Work required
Output the records exactly as they appear, from their first line through the line that contains "утримання цього рідкісноземельного", with both of those lines included.

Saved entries
|---|

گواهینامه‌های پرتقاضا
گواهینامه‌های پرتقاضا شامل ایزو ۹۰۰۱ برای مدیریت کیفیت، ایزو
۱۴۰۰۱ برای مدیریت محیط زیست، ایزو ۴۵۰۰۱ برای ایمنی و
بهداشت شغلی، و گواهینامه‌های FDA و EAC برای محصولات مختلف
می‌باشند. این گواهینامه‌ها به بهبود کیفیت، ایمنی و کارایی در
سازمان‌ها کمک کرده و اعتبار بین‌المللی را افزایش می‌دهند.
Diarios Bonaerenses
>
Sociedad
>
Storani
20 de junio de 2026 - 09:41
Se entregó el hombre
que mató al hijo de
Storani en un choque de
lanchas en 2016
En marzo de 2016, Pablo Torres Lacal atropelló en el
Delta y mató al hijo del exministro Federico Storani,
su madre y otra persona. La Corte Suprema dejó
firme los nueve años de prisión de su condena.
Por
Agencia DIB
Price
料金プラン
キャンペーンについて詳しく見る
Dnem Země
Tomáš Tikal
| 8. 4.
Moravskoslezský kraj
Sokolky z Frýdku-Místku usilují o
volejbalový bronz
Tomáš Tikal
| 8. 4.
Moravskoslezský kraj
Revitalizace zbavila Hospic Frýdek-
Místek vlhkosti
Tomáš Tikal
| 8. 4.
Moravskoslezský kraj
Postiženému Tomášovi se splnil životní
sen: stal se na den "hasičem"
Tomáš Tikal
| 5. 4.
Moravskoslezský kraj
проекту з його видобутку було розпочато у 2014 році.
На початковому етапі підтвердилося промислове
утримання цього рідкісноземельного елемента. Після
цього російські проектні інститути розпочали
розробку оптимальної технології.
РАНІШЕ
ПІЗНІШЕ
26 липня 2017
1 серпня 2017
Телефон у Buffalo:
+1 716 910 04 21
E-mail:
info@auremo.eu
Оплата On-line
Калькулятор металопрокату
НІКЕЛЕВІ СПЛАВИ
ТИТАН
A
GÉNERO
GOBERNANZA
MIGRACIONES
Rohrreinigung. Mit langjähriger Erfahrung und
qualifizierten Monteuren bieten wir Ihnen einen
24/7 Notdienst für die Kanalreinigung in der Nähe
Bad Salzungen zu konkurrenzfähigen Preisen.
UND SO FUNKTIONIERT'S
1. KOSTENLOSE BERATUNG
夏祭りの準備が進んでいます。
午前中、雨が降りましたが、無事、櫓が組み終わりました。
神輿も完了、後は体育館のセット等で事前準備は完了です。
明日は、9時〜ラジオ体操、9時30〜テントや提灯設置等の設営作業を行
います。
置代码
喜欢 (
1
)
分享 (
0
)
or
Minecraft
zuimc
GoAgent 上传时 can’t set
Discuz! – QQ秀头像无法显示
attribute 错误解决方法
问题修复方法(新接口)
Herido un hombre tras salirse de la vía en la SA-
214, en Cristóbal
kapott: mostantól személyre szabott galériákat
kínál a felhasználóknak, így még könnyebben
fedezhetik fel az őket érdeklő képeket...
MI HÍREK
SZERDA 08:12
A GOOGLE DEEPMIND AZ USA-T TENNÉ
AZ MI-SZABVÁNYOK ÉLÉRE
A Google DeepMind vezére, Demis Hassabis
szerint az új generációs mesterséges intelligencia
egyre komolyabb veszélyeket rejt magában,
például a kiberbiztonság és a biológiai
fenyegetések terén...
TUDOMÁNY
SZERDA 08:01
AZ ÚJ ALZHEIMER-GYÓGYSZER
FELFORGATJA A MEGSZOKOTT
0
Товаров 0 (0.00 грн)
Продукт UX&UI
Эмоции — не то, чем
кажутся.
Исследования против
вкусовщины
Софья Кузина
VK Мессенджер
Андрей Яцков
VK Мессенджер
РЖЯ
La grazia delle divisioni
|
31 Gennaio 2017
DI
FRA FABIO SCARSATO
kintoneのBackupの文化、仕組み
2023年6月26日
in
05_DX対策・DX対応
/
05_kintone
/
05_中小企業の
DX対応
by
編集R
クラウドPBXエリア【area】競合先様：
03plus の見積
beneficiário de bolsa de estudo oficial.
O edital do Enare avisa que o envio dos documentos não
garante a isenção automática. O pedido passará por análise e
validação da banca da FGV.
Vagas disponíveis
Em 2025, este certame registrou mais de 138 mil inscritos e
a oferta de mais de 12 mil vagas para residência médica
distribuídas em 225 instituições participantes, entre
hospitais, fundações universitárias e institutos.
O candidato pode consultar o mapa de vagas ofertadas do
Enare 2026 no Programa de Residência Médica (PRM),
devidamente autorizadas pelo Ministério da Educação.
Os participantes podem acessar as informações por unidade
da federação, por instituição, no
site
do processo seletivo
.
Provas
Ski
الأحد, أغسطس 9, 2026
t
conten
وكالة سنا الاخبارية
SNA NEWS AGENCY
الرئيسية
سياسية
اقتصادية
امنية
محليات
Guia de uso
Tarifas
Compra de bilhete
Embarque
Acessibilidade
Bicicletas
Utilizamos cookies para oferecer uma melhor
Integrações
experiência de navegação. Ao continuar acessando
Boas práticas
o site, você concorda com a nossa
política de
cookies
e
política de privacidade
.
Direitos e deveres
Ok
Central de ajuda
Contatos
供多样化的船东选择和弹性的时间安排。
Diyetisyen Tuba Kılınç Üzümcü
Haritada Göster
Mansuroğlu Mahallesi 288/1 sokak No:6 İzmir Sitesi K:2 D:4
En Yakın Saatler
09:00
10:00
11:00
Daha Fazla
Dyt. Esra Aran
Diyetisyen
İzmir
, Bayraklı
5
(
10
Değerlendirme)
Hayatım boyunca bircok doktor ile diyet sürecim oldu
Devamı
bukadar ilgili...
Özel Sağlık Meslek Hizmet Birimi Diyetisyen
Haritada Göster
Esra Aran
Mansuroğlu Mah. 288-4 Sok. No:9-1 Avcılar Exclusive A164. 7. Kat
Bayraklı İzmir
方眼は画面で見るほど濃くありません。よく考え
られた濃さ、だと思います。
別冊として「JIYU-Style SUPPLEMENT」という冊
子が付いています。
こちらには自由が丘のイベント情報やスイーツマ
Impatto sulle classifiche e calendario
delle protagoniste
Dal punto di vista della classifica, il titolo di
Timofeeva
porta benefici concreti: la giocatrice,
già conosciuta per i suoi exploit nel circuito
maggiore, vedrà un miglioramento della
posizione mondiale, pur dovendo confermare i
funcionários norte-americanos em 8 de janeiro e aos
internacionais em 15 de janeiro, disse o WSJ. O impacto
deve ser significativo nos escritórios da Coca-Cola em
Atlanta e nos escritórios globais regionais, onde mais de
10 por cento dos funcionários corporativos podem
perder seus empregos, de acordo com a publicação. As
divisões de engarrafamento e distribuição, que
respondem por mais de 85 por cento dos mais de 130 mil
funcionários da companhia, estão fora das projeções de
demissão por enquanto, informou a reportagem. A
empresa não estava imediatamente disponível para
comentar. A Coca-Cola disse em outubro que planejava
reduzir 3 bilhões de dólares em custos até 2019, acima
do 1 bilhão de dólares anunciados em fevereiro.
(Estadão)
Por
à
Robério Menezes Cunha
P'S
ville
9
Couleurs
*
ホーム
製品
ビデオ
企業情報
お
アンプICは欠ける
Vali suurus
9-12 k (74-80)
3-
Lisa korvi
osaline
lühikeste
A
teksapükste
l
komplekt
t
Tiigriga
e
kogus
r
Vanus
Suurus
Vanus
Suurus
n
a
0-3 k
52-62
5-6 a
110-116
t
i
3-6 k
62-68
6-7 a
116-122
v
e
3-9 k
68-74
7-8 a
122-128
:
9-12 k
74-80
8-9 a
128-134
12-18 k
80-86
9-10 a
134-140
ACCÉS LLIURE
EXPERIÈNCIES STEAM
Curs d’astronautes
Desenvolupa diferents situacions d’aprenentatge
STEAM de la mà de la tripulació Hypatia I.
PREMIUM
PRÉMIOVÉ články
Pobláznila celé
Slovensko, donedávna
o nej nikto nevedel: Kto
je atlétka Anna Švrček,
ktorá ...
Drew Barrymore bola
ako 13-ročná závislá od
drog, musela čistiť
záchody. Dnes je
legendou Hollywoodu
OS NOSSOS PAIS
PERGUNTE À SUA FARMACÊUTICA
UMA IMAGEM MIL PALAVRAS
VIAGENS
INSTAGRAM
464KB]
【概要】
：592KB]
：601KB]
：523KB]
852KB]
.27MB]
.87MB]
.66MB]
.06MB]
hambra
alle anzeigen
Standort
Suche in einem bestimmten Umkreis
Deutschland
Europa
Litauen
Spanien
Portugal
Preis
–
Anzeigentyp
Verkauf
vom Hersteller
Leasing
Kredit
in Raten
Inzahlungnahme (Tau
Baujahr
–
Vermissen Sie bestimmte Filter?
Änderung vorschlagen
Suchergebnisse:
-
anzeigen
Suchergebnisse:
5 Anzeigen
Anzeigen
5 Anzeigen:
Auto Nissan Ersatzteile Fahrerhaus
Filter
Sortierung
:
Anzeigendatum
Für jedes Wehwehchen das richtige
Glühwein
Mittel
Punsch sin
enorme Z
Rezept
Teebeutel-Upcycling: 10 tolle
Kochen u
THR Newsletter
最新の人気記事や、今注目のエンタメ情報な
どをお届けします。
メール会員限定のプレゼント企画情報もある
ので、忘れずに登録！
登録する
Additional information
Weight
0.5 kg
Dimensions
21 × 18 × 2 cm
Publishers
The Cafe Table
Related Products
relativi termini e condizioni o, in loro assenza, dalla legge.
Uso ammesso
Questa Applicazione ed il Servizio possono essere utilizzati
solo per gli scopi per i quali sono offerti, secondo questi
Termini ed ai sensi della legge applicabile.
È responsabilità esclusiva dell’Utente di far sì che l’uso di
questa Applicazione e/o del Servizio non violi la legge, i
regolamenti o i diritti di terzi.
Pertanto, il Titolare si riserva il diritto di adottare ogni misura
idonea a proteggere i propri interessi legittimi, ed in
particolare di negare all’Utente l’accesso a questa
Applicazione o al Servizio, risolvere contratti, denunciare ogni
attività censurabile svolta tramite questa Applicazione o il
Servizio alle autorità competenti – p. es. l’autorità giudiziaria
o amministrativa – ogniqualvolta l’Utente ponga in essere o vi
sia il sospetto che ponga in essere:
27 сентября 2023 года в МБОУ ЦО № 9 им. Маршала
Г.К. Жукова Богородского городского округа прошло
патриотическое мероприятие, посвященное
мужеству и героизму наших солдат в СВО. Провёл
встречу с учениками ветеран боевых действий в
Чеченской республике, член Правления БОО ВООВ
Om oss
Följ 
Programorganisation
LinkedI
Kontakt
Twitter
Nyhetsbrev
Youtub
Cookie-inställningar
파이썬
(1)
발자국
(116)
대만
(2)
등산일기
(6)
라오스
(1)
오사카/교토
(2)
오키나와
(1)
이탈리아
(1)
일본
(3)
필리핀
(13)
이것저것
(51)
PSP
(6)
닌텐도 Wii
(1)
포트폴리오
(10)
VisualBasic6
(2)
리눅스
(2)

|---|

Solution to this problem
گواهینامه‌های پرتقاضا
گواهینامه‌های پرتقاضا شامل ایزو ۹۰۰۱ برای مدیریت کیفیت، ایزو
۱۴۰۰۱ برای مدیریت محیط زیست، ایزو ۴۵۰۰۱ برای ایمنی و
بهداشت شغلی، و گواهینامه‌های FDA و EAC برای محصولات مختلف
می‌باشند. این گواهینامه‌ها به بهبود کیفیت، ایمنی و کارایی در
سازمان‌ها کمک کرده و اعتبار بین‌المللی را افزایش می‌دهند.
Diarios Bonaerenses
>
Sociedad
>
Storani
20 de junio de 2026 - 09:41
Se entregó el hombre
que mató al hijo de
Storani en un choque de
lanchas en 2016
En marzo de 2016, Pablo Torres Lacal atropelló en el
Delta y mató al hijo del exministro Federico Storani,
su madre y otra persona. La Corte Suprema dejó
firme los nueve años de prisión de su condena.
Por
Agencia DIB
Price
料金プラン
キャンペーンについて詳しく見る
Dnem Země
Tomáš Tikal
| 8. 4.
Moravskoslezský kraj
Sokolky z Frýdku-Místku usilují o
volejbalový bronz
Tomáš Tikal
| 8. 4.
Moravskoslezský kraj
Revitalizace zbavila Hospic Frýdek-
Místek vlhkosti
Tomáš Tikal
| 8. 4.
Moravskoslezský kraj
Postiženému Tomášovi se splnil životní
sen: stal se na den "hasičem"
Tomáš Tikal
| 5. 4.
Moravskoslezský kraj
проекту з його видобутку було розпочато у 2014 році.
На початковому етапі підтвердилося промислове
утримання цього рідкісноземельного елемента. Після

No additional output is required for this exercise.